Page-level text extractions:
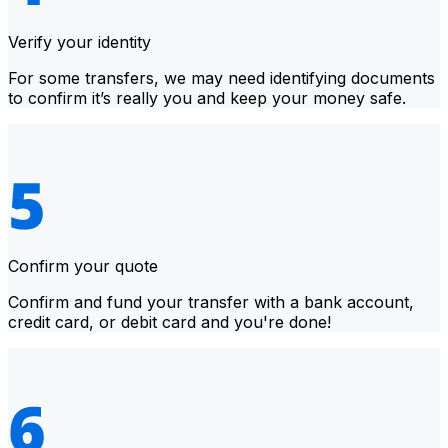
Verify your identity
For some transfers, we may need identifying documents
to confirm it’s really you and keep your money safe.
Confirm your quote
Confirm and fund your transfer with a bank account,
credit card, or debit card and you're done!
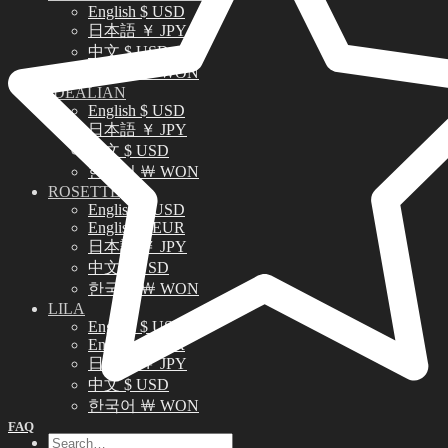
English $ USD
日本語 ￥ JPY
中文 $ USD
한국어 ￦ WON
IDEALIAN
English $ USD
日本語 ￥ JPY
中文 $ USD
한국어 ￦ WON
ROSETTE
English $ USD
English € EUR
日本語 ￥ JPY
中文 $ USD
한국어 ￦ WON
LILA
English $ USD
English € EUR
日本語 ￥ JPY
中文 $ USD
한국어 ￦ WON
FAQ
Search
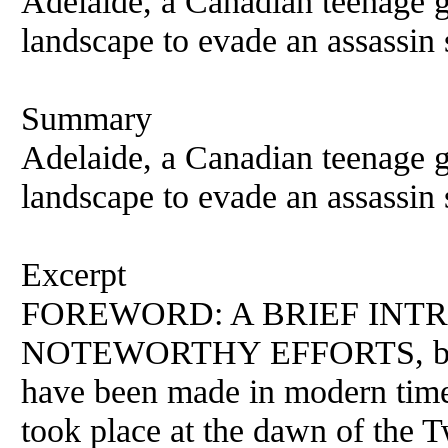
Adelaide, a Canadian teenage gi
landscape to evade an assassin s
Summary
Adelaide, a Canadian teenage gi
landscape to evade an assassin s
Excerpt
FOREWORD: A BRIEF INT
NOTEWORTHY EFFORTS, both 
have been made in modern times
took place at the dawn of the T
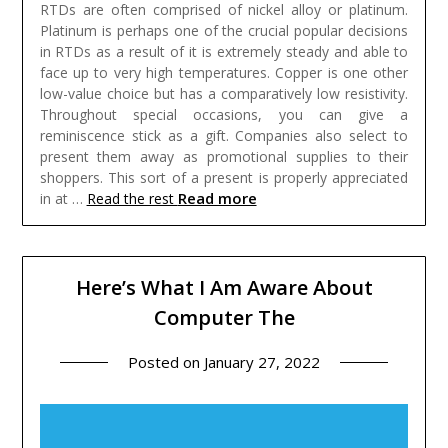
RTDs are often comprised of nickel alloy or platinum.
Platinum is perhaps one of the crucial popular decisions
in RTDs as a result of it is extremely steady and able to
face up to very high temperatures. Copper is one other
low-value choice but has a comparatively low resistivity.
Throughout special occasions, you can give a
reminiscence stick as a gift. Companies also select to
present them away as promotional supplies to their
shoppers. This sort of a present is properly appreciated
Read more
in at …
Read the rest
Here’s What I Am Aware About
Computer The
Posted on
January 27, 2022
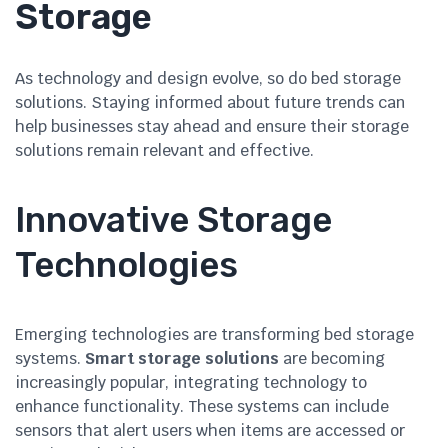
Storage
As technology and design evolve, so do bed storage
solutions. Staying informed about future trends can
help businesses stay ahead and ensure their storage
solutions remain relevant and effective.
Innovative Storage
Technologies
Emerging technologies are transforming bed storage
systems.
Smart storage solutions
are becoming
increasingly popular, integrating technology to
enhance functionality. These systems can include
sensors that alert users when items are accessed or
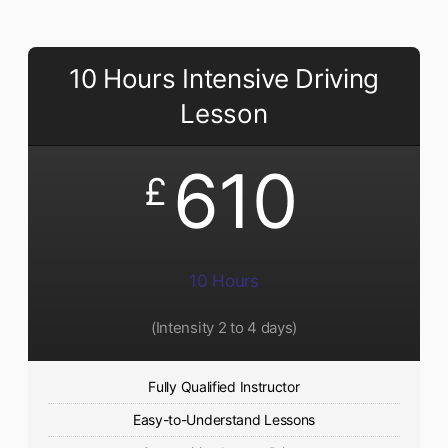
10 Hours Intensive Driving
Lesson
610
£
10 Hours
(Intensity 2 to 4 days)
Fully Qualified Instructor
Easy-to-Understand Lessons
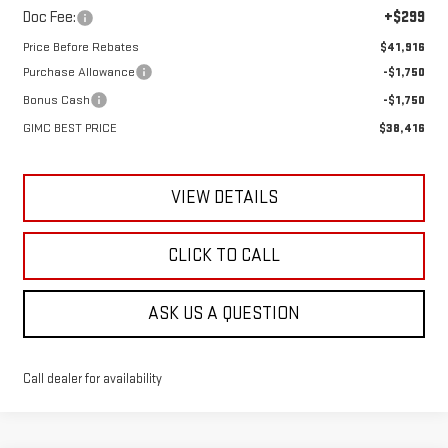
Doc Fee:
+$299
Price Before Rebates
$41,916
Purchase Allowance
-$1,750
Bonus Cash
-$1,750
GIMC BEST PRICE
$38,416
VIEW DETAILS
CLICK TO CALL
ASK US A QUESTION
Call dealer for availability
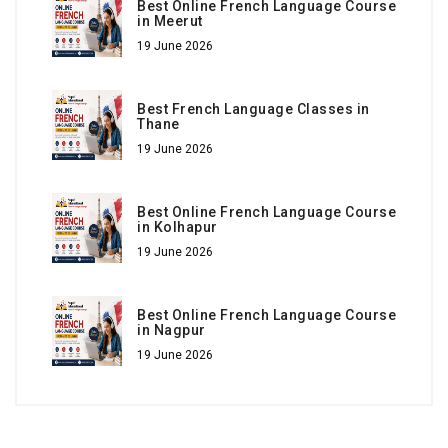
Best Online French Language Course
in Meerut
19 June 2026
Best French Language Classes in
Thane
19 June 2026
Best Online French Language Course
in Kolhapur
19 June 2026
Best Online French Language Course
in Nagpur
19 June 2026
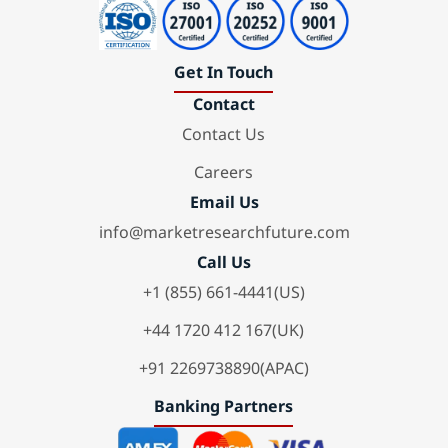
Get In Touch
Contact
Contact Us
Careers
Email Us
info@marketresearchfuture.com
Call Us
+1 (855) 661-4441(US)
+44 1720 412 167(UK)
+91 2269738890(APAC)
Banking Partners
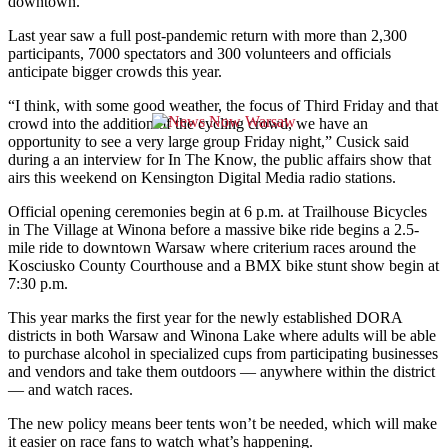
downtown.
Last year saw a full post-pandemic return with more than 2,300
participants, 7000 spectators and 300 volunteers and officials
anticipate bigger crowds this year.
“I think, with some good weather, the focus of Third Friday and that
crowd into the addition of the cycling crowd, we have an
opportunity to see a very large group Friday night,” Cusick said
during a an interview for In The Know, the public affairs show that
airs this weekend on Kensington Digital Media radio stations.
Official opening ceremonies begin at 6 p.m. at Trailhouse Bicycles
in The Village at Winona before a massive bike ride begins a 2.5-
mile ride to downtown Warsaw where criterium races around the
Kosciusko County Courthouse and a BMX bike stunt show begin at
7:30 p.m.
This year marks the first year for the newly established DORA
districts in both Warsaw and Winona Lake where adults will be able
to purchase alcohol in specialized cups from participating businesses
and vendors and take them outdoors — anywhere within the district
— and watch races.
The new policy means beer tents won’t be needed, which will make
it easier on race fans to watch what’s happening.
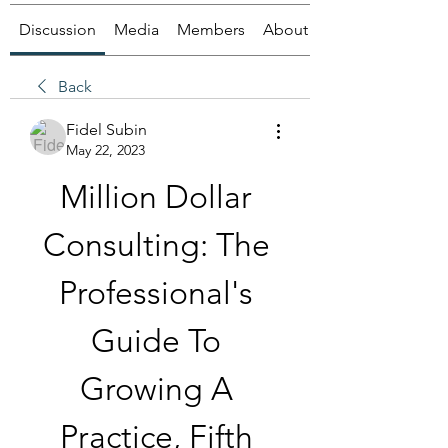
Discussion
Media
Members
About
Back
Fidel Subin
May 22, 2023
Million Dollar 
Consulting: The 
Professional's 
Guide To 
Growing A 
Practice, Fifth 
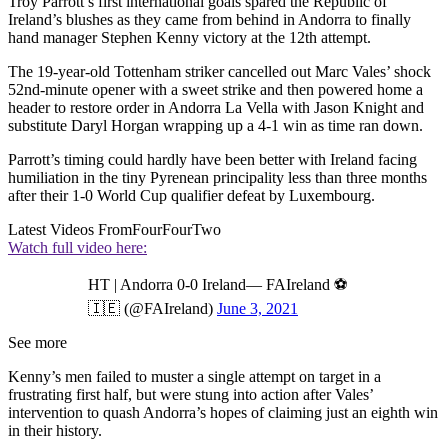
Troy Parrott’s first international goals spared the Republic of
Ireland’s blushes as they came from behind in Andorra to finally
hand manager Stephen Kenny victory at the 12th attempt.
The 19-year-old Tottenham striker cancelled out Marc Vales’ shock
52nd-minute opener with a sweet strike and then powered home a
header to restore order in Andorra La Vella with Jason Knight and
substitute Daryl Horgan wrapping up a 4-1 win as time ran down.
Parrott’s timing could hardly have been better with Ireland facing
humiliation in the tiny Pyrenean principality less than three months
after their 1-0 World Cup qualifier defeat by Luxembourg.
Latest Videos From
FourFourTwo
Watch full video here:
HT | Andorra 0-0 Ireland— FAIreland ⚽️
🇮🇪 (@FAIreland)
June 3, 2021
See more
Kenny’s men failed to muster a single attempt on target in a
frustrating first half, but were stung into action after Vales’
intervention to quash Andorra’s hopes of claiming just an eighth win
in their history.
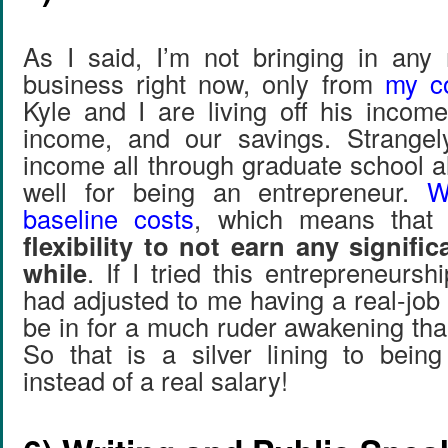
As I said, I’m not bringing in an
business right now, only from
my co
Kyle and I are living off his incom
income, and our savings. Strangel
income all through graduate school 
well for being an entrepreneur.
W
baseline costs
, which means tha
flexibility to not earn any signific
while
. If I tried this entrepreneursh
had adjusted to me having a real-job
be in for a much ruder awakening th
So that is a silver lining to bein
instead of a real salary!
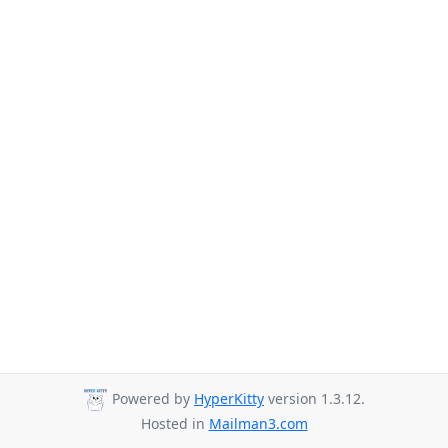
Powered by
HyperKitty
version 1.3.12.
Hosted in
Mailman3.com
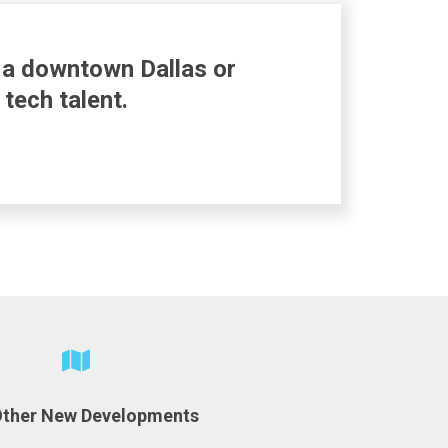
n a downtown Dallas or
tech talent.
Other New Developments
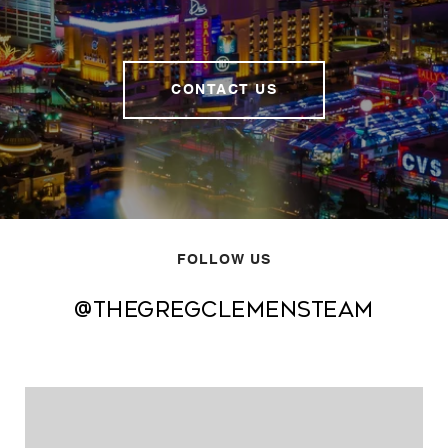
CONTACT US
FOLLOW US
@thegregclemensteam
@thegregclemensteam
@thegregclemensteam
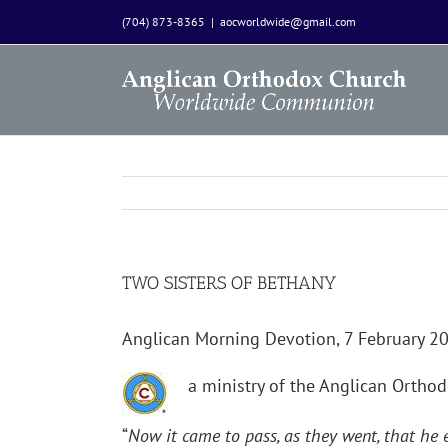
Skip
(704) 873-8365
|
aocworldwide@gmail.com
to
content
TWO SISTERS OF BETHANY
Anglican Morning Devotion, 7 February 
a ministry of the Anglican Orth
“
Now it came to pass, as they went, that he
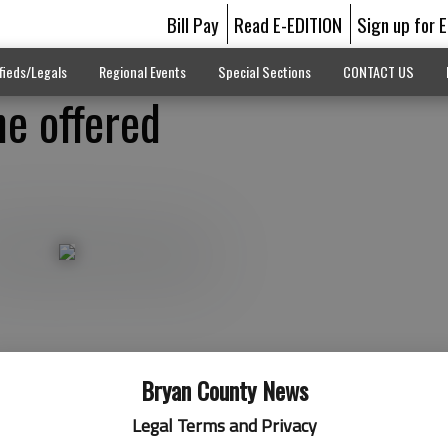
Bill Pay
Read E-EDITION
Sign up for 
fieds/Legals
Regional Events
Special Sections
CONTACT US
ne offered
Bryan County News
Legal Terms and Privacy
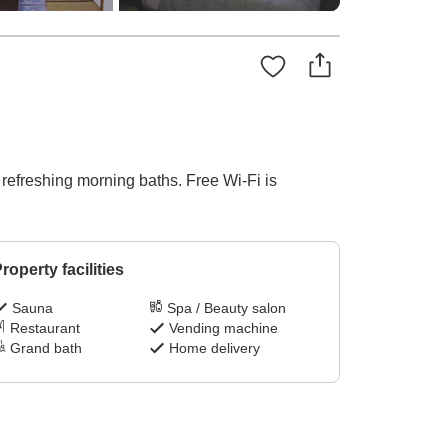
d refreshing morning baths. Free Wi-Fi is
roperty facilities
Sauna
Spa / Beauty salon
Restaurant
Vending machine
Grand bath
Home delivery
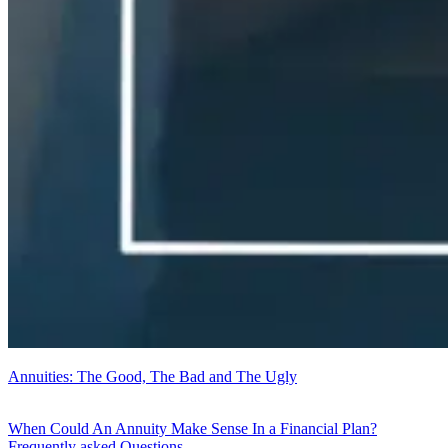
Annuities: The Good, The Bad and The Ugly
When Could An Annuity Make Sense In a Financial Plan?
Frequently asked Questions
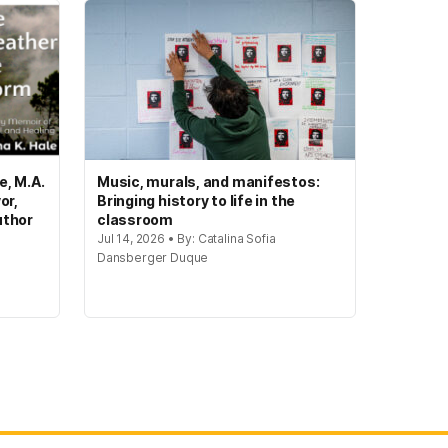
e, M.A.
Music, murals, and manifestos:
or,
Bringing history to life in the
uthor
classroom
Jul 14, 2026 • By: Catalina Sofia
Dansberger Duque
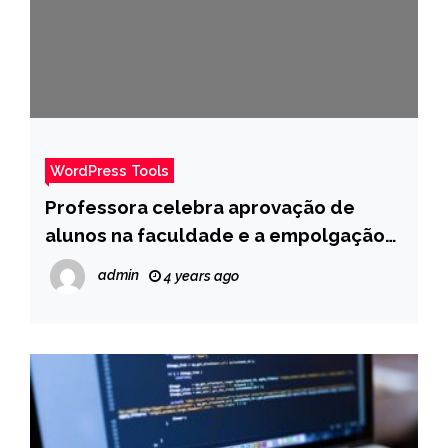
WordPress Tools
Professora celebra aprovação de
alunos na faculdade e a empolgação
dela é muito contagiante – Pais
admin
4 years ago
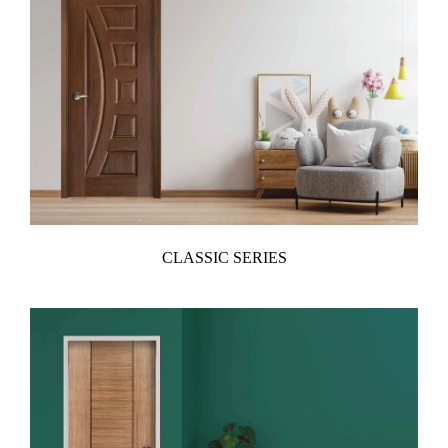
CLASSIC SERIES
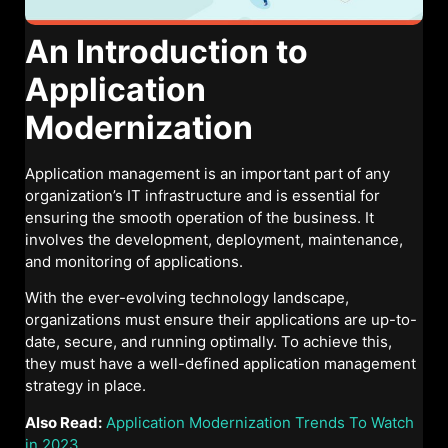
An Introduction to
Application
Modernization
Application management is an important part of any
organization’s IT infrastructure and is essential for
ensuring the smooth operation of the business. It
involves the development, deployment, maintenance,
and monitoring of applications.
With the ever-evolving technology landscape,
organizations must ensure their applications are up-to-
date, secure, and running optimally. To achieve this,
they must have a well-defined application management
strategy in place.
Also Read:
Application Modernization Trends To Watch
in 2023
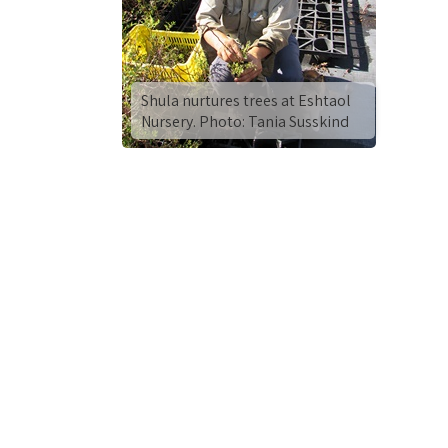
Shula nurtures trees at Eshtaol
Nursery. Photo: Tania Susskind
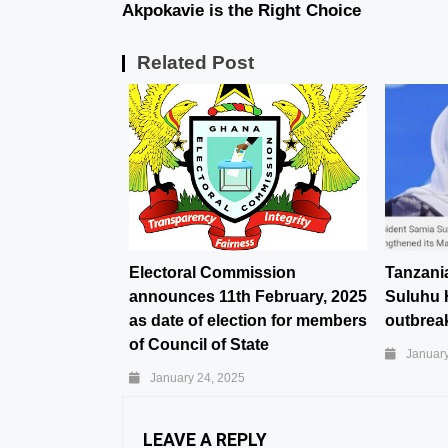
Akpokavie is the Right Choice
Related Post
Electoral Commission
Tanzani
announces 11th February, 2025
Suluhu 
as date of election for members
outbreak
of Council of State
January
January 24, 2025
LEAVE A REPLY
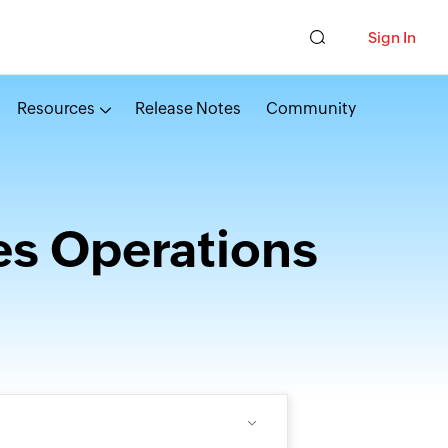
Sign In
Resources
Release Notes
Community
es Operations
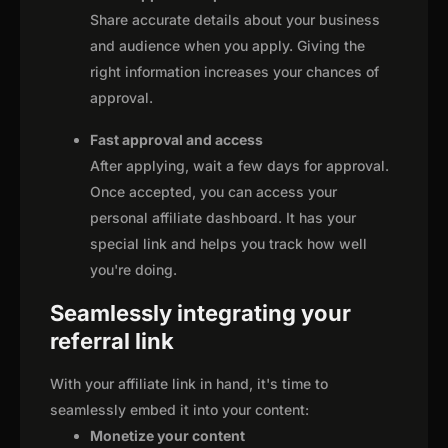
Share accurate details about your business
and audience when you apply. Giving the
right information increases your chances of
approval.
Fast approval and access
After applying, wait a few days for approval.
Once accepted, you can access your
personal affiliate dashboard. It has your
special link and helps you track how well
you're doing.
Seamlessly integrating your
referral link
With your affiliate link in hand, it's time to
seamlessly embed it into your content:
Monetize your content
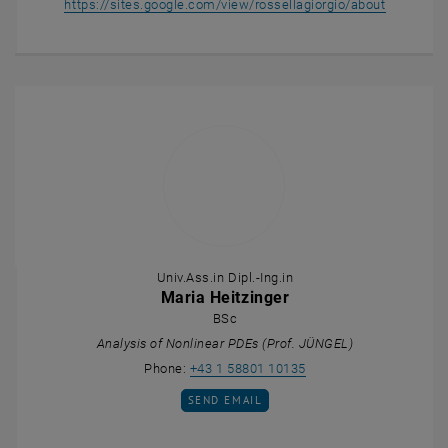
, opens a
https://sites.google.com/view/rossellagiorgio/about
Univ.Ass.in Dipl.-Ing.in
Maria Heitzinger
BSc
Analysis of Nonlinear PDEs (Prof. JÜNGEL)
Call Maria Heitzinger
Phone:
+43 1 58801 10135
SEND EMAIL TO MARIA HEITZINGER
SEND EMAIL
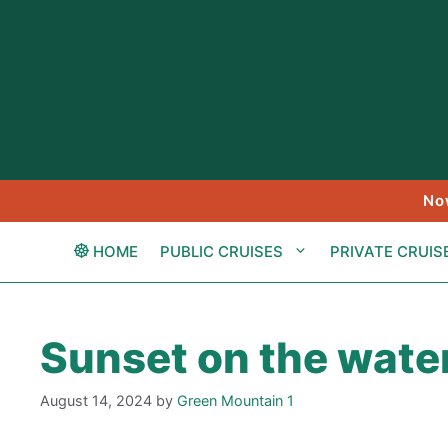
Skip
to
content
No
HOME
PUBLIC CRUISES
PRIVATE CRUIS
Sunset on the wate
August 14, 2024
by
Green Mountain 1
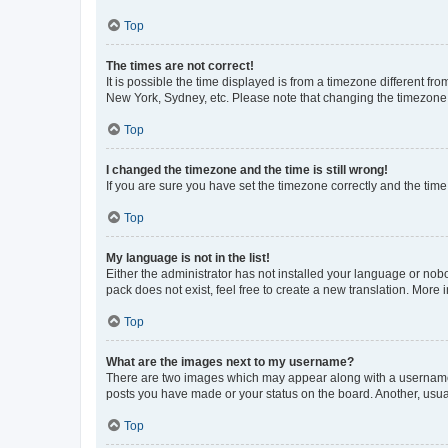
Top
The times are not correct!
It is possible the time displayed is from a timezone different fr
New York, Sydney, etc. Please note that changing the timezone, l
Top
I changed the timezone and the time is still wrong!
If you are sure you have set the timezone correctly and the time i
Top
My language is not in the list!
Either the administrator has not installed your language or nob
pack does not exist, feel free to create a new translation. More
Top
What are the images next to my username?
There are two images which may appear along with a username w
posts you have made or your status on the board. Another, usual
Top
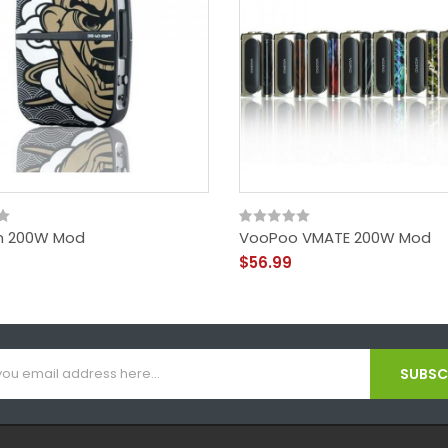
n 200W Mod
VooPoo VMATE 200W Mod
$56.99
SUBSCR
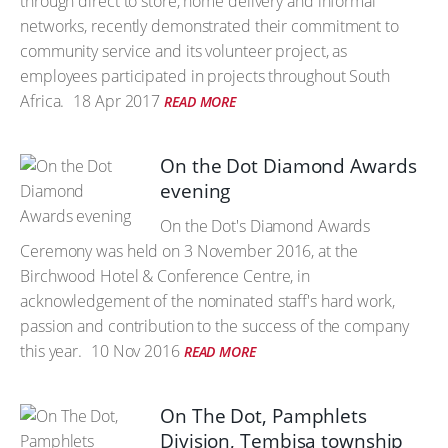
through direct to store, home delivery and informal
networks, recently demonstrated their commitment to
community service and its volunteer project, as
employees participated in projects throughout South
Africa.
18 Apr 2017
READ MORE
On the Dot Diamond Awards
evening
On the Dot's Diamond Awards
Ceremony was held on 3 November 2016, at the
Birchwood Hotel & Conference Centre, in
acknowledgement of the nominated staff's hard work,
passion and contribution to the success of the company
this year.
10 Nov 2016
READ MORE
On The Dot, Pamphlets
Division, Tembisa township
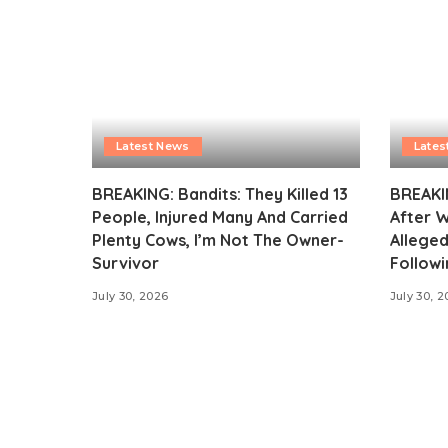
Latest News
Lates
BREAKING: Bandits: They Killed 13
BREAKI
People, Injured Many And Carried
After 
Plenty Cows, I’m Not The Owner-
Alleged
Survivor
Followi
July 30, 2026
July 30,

• Directive
Gather from the data above every line with the string "County".

• Answer area
Kosciusko County Courthouse and a BMX bike stunt show begin at
Bryan County News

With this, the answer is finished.